“Mutual-fund companies are supposed to help investors make money. But their marketing departments clearly never got that memo,” writes Jonathan Clements in today’s Wall Street Journal.

“These folks relentlessly promote whatever funds have done well lately, which means there is a decent chance they are about to crash and burn. For proof, look no further than the March 2000 stock-market peak, when the fund companies pushed highflying “growth”-stock funds, many of which have since plunged 60% and more, before rebounding recently.”

“There are two possible explanations for this behavior: Either the marketing folks really believe that the best investment strategy is to chase hot funds or, alternatively, they are shamelessly pandering to short-sighted investors. Neither explanation is especially flattering.”

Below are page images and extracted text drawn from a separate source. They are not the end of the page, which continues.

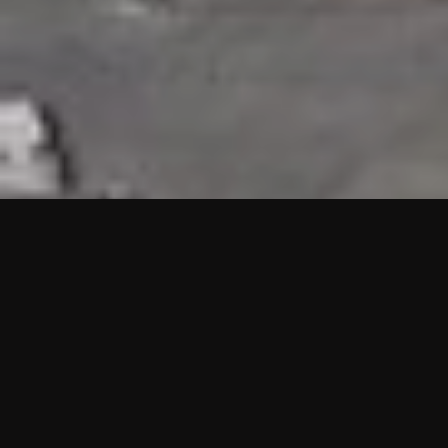
HIGHLIGHTS
“We are proud to announce that the PMU test for Project AOT
HQ2 and ASO has passed with no issues. …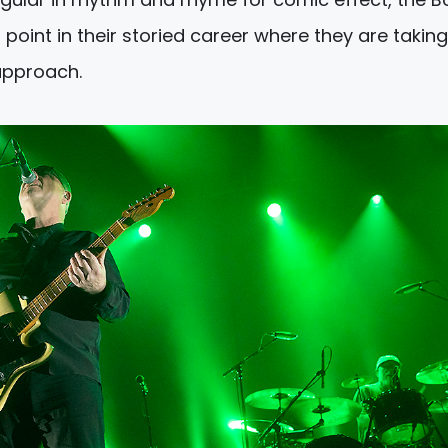
oint in their storied career where they are taking
 approach.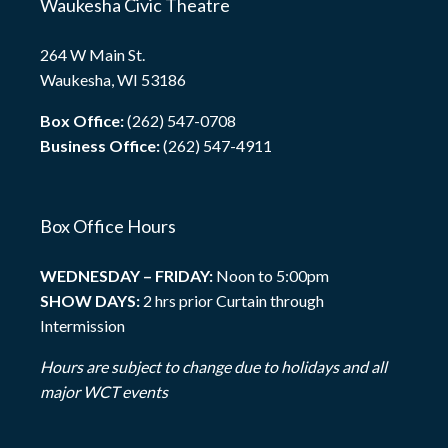
Waukesha Civic Theatre
264 W Main St.
Waukesha, WI 53186
Box Office:
(262) 547-0708
Business Office:
(262) 547-4911
Box Office Hours
WEDNESDAY – FRIDAY:
Noon to 5:00pm
SHOW DAYS:
2 hrs prior Curtain through
Intermission
Hours are subject to change due to holidays and all
major WCT events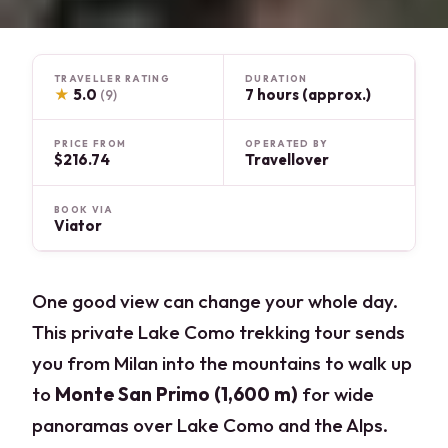
TRAVELLER RATING
DURATION
★
5.0
7 hours (approx.)
(9)
PRICE FROM
OPERATED BY
$216.74
Travellover
BOOK VIA
Viator
One good view can change your whole day.
This private Lake Como trekking tour sends
you from Milan into the mountains to walk up
to
Monte San Primo (1,600 m)
for wide
panoramas over Lake Como and the Alps.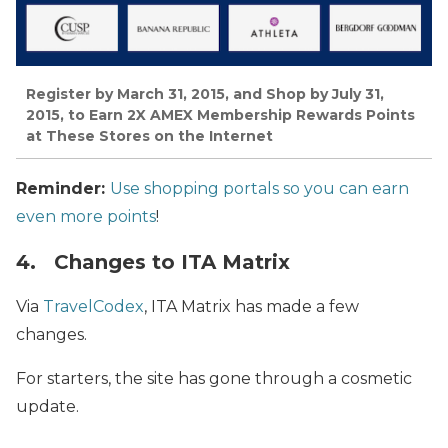
Register by March 31, 2015, and Shop by July 31,
2015, to Earn 2X AMEX Membership Rewards Points
at These Stores on the Internet
Reminder:
Use shopping portals so you can earn
even more points
!
4. Changes to ITA Matrix
Via
TravelCodex
, ITA Matrix has made a few
changes.
For starters, the site has gone through a cosmetic
update.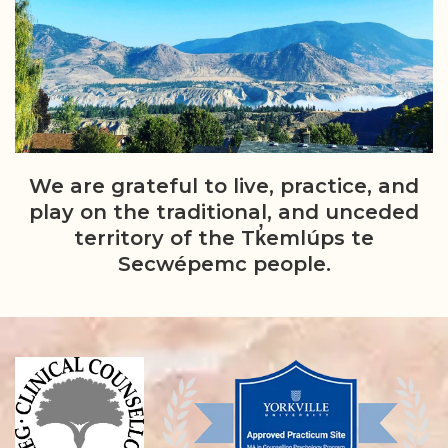
We are grateful to live, practice, and
play on the traditional, and unceded
territory of the Tk̓emlúps te
Secwépemc people.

“To gather evidence on the recklessness of mutual-fund marketing, I spent two days at the local library, combing through the fund advertisements in a large-circulation personal-finance magazine.”

“My journey began in January 1999. That month’s issue included an eclectic mix of ads for blue-chip stock funds, money-market funds and tax-free bond funds, plus pleas for individual-retirement-account business. In fact, the first hint of trouble didn’t come until May 1999, when Fidelity Investments pitched six of its technology-sector funds, including one that boasted a 12-month return of 90.41%.”

“What about bond and money-market funds? By the summer, the fund companies had given up on those. In the magazine’s July 1999 issue, I couldn’t find a single ad devoted solely to bond and money-market funds. These funds, of course, were poised for healthy returns in the years ahead.”

“Instead, it was all stocks, all the time. High-octane funds had posted dazzling gains in the past year, and the marketers were ready to roll. Forget the soft sell. It was time to flaunt raw performance.

In the October issue, Kinetics Internet Fund touted its 225.2% return for the past 12 months, Neuberger Berman Millennium Fund boasted of its 93.2% gain since the fund’s late 1998 inception, and Invesco Endeavor Fund screamed about its 66.1% climb, also since late 1998.”

“But if those ads seemed brash, they were quickly surpassed. In January 2000, Strong Enterprise Fund touted its 147.8% gain under a feisty two-word headline: ‘Any Questions?’ “

“The following month, seven funds breathlessly boasted of their 100%-plus gains in the past year. That, however, turned out to be a mere warm-up for the March and April issues, each of which included 14 funds proclaiming 100%-plus returns, and for the May issue, when the number hit 16. True to form, the stock market had reached its dizzying peak, and the collapse was under way.”

“To be fair, these advertisements often mentioned — in the smallest of print — that past performance was no guarantee of future results. But when fund companies shout about such hefty gains in such huge type, aren’t they implying that these results are likely to be repeated? Isn’t that the not-so-subtle suggestion?”